Cars and Mallomars. So rarely do these two come together in my world (and I really don’t advise eating the sticky treats inside a car, especially on a warm day)…but today is an exception. We say goodbye to Eiji Toyoda, the father of Toyota, who lived to a ripe old age of 100. We also say hello to the 100th anniversary celebration of Mallomars, the chocolate-marshmallow-graham cookie. What do Toyota and Mallomars have in common? These are brands with staying power.
Toyota. As a kid, I remember hearing about them early on – our family was an early Toyota adopter. In fact, our first Toyota (a 1977 Corolla Hatchback) became my first car when I began driving 7 years later. This car, which had stickers proclaiming bragging rights like “I climbed Mt. Washington” may not have been the sexiest vehicle (especially in brown), but with 160,000+ miles on it when it was handed over to me, it was a running vehicle. I appreciated that. It was also a safe vehicle, protecting me perfectly when I had an unfortunate accident. And unbelievably, that car came back from the shop and kept on going, piloting me right up to college. Never a breakdown, never a worry, and never a feeling that people were into me for my car. Oh what a feeling, indeed:
That was just the beginning. Toyota grew their brand, step by step, starting with affordable reliability, moving into sexy (we had a Celica, a Celica Supra, a Supra) and then doing what tends to be impossible in brand world: moving up market. Sure, a premium brand can start a lower line, but going the other way is impressive. We had a Lexus as early as 1989 – one of the first – because we bought in. The brand had proved itself as it expanded its sphere of credibility steadily, proving that it deserved our trust each step of the way. Once Toyota dominated the “we treat you better than anyone” market of luxury service (and darn good products), they decided to reach out to a different audience. But did they just make smaller, cheaper Toyotas? No. Scion was born as a brand in its own right. Yes, it had pedigree…lots of Toyota and Lexus might behind it…but a Scion is a Scion.
Even though it has been quite a while since I’ve owned anything from the Toyota family, I would like to take this opportunity to thank Mr. Toyoda for his vision. His brand is firmly rooted in the warmest places of my heart. RIP, sir. I only wish I had a photo of my actual car.
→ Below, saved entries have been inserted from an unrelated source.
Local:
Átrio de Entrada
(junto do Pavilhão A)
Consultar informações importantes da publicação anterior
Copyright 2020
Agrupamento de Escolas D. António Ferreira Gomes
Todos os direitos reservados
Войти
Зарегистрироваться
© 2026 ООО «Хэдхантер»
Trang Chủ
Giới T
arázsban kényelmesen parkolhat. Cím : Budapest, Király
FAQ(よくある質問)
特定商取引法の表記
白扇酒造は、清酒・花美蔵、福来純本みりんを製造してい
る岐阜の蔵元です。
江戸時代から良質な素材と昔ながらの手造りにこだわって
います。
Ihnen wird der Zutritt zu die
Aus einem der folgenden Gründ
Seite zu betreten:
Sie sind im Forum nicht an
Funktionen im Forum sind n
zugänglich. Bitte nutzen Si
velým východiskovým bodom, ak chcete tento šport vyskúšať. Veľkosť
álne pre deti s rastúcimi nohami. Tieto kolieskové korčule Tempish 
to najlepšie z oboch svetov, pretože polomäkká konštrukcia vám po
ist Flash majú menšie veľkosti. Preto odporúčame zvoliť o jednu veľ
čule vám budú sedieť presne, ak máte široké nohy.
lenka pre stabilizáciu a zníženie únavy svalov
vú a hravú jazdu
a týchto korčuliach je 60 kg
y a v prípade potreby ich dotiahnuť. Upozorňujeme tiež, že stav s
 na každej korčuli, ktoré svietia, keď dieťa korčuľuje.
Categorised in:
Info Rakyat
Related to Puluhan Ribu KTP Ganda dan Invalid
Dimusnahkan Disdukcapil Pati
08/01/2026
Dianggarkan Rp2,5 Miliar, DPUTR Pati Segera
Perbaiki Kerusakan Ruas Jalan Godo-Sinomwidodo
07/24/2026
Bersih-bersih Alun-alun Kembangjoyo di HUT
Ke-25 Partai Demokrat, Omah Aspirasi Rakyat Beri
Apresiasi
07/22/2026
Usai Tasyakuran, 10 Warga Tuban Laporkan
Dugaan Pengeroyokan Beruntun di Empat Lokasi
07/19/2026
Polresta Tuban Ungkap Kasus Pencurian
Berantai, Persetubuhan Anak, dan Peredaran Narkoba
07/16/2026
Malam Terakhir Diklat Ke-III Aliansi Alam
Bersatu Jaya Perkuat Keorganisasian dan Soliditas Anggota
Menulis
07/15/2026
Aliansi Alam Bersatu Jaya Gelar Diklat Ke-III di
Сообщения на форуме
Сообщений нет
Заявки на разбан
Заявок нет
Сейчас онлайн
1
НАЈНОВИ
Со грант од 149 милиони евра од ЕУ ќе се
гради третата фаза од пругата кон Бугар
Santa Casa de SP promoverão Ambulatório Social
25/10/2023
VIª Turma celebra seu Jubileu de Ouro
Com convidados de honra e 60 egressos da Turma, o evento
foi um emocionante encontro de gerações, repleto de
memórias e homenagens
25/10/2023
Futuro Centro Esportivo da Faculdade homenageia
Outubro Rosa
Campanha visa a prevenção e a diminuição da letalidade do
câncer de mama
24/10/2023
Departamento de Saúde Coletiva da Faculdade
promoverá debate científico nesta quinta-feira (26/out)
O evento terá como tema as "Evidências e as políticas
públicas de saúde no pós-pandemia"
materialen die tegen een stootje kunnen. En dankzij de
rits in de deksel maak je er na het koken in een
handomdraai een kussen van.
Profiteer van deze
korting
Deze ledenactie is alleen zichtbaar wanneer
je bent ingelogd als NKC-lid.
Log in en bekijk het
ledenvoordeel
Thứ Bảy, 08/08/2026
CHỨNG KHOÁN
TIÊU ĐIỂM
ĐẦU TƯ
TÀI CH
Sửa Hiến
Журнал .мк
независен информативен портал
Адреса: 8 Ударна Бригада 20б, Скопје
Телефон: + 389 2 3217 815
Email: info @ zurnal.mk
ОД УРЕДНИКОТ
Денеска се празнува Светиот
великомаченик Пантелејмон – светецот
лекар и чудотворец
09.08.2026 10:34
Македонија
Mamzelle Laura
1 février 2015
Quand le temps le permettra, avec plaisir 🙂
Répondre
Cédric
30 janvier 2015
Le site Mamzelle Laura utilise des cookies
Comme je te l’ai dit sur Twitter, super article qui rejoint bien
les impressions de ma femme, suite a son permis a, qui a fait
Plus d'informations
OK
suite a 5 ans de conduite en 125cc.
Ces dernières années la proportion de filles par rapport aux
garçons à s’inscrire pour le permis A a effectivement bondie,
Mallomars also remind me of childhood, even though I don’t really remember them being part of our household. As a kid, I did see friends eating them, tried them a couple times at friends’ homes, and saw them referenced in pop culture. So even though they weren’t part of my day-to-day life, the brand was strong enough to have recognition. Today, when iconic snacks are facing competition from an incredible amount of new products as well as the highly vocal set of parents who feel they must buy organic at all times, it’s pretty amazing that Mallomars continues to have a place. What’s this cookie got that others don’t? The brand realizes the uniqueness of its product, both in terms of what it is and its memorability, and they play up that point of differentiation beautifully in a new Facebook campaign where fans are being asked to share their “Mallo-Memories.” Ding ding ding, they’ve hit it on the head. The brand also shares their own memories with their fans via social media, sparking a sense of nostalgia and connection to generations.
So congratulations, Mallomars. 100 years of stickiness describes not only your cookie but your brand.